What is the point of catching and then also throwing an Exception like below? Is it bad practice to do both?
try{
//something
} catch (Exception e){
throw new RuntimeException("reason for exception");
}
Usually, such code is used to re-wrap exceptions, that means transforming the type of the exception. Typically, you do this when you are limited in what exceptions are allowed out of your method, but internally other types of exceptions can happen. For example:
class MyServiceImplementaiton implements MyService {
void myService() throws MyServiceException { // cannot change the throws clause here
try {
.... // Do something
} catch(IOException e) {
// re-wrap the received IOException as MyServiceException
throw new MyServiceException(e);
}
}
}
This idiom enables to keep propagating exceptions to the caller, while conforming to the throws clause in the interface and hide the details of the internals (the fact that IOExceptions can happen).
In practice, this is always better than just calling e.printStackTrace() which will actually "swallow" the error condition and let the rest of the program run as if nothing had happened. In this respect, behaviour of Eclipse is quite bad as it tends to auto-write such bad-practice constructs if the developer is not careful.
This is called rethrowing an exception, and it is a common pattern.
It allows you to change the class of the exception (such as in this case), or to add more information (also the case here, as long as that error string is meaningful).
It is often a good idea to attach the original exception:
throw new RuntimeException("cause of the problem", e);
Rethrowing as an unchecked exception (a RuntimeException) is sometimes necessary when you still want to throw an exception, but the API of your method does not allow a checked exception.

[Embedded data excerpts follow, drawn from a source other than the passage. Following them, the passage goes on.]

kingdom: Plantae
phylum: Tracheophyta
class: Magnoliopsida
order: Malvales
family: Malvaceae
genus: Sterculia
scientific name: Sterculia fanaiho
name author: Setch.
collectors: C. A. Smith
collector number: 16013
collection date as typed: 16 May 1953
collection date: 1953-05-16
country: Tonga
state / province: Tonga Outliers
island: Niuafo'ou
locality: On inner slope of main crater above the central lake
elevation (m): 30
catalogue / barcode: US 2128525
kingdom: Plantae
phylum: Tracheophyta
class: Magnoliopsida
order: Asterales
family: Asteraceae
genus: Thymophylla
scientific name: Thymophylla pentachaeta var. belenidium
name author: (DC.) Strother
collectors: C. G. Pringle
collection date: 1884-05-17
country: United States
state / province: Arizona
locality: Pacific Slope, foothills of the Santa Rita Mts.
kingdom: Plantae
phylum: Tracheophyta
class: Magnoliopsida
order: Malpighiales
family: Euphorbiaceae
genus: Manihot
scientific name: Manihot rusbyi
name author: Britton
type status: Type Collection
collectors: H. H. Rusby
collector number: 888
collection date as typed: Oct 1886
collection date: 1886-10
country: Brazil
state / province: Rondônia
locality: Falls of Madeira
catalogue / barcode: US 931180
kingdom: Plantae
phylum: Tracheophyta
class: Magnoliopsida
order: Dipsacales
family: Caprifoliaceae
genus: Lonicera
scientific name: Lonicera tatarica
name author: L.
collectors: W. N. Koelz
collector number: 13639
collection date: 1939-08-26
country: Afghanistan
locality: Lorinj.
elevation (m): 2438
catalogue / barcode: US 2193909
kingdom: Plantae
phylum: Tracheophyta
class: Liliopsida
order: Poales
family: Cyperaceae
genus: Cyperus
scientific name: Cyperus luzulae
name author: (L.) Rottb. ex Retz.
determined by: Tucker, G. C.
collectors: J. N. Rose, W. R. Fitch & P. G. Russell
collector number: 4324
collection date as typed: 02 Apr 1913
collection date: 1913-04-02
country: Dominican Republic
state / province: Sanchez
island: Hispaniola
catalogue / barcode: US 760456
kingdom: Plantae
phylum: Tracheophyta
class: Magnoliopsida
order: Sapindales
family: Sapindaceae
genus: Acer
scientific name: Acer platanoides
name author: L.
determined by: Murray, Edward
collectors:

In your example, an Exception is caught and a RuntimeException is thrown, which effectively replaces a (potentially) checked exception with an unchecked exception that doesn't have to be handled by the caller, nor declared by the throwing method in a throws clause.
Some examples :
This code passes compilation :
public void SomeMethod ()
{
try {
//something
} catch (Exception e){
throw new RuntimeException("reason for exception");
}
}
This code doesn't pass compilation (assuming "something" may throw a checked exception) :
public void SomeMethod ()
{
//something
}
An alternative to catching the Exception and throwing an unchecked exception (i.e. RuntimeException) is to add a throws clause :
public void SomeMethod () throws Exception
{
//something
}
This is one use case of catching one type of exception and throwing another. Another use case is to catch one type of exception and throw another type of checked exception (that your method declares in its throws clause). It is sometimes done in order to group multiple exceptions that may be thrown inside a method, and only throw one type of exception to the caller of the method (which makes it easier for them to write the exception handling code, and makes sense if all those exceptions should be handled in the same manner).